I looked at Professor McGonagoll. "What the hell happened?" I didn't mean to yell, it just sort of happened, because in my lap was my best friend and she was lying on me like she never wanted to move again. Like she didn't want to live. Like she had nothing to live for.

McGonagoll's face was scrunched in pain. "We have been informed there was an attack on Melody's family last night."

She didn't have to say anything else because I just knew. I nodded, stroking Mel's hair, and said, "Professor, please leave us."

She nodded and I swear I saw a tear in her eye but I was to busy pulling Mel towards me and rocking her back and fourth. We were silent for a few minutes, I didn't know what to say. What could I possibly say?

Mel looked up at me and I wondered how she could have changed so suddenly, what happened to the girl in the Hall just mere minutes ago? How do I get her back?

"They're gone, Lily," she sputtered. "He killed them," she then tensed and shoved her head, hard, into my shoulder. "HE KILLED THEM!"

I knew I was crying. I'd never met her family, but I knew she had a Mum and a Dad and a little brother: Tom, his name was Tom and he had been five years old and he was dead. Voldemort killed him. I wasn't crying for them, though: Mel was doing that. I was crying for Mel and the part of her that I knew I'd lost, the part of her that would never be the same again.

I cried into her hair, burying my face into it. Hoping that if I stayed there long enough it would disappear, it would all disappear.

I heard shuffling feet and looked up. James, Sirius, Remus, Peter and Alice stood at the end of the corridor, completely silent. They stared at me and Mel and didn't have to ask because we all knew. We all knew there was a war going on, we just hadn't thought that it would effect us, because we were innocent. We were young and Hogwarts was our walls of protection.

It just wasn't good enough.

And, so, the said nothing. They did nothing and I just turned back to Mel and hoped that my Mel could come back to me or that I could take her pain, because she didn't deserve it.

None of us did.

***

It was a blur.

I don't know what happened.

All I remember is James' arms coming around me and him pulling me up, off the  ground, away from Mel and me letting him. Me turning to face him, waiting for him to crack a joke, for him to say that it was all a joke, but he just watched me behind his glasses and shook his head. I turned into him and lay my head on his chest and cried for Mel.

Sirius came then, he did the same with Mel, but she didn't fall into him like I had, she just stared at the spot she had laid on and was silent, like she was seeing something that existed only to her.

I remember them taking us to our dorm, not being able to go up the girls ones themselves, the boys went to theirs, and Alice laying her on her bed.

Now, as I blink my eyes open, for a mere second I thought I was in my bed. Then I noticed Mel lying next to me, her eyes shut, her hair tangled, dried tears staining her checks and I knew that it was to good to be true. That it had all happened.
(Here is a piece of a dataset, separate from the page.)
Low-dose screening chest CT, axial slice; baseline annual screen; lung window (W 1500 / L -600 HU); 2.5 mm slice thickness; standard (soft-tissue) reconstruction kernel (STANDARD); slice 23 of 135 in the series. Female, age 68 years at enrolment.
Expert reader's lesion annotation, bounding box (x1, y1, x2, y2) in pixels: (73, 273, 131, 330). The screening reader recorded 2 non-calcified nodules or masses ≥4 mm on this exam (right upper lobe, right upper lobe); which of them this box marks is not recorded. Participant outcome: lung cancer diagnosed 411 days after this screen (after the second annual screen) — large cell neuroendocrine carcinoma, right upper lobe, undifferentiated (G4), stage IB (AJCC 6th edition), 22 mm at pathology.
Getting up as quietly as I could, I walked over to the mirror in the corner of the room. My hair was all over the place, my eyes had dark stains under them and they were bright red. Slowly, I made my way over to a sink and scrubbed my face, getting rid of the stickiness on my eyes.

Once I had done that, I checked on Mel again, hoping she could get some sleep. She was breathing deeply and she seemed to be alright. For now.

I opened the door of the dorm and made my way down the stairs, hoping to go to do something that I was meant to do. Like homework or reading.

The Common Room was silent, it was one of the first times that I've not been able to hear laughing and chatting. The life of it was gone. People watched me come down the stairs with somber expressions on their faces, but they didn't talk to me because how would they know what to say? It wasn't even me who had lost my family, but they knew who I was and they knew I would be the second person on impact.

I couldn't take the starring and I couldn't see the others, so I walked and let my feet lead the way and my brain to wonder.

She wouldn't have anywhere to stay now, after school. She had wanted to stay at her parents until she had a job, then to get her own little house. Maybe now we can get somewhere together, a flat? We could share rent, I wouldn't let her be alone. She could stay with me.

I stopped in front of a door, blinking when I realised that I was outside James' room. I had only been in his room once, when I had put dye in his shampoo and he had walked around ginger for a month.

Pushing the door open, I found that all their curtains were drawn. I don't know what time it was, but judging by the lack of people downstairs and the dark sky through the window, it was late.

I knew which bed was James', so I pulled back the curtains silently. He was asleep, his body facing the ceiling, hands sprawled behind his head, his glasses no longer on his nose.

Slipping under the covers with him, I curled up against his side, closing my eyes. He smelt like apples and was soft and comfortable. I remember when I had hugged him just a few weeks ago and felt just as at home as I had then.

And then I was able to really sleep.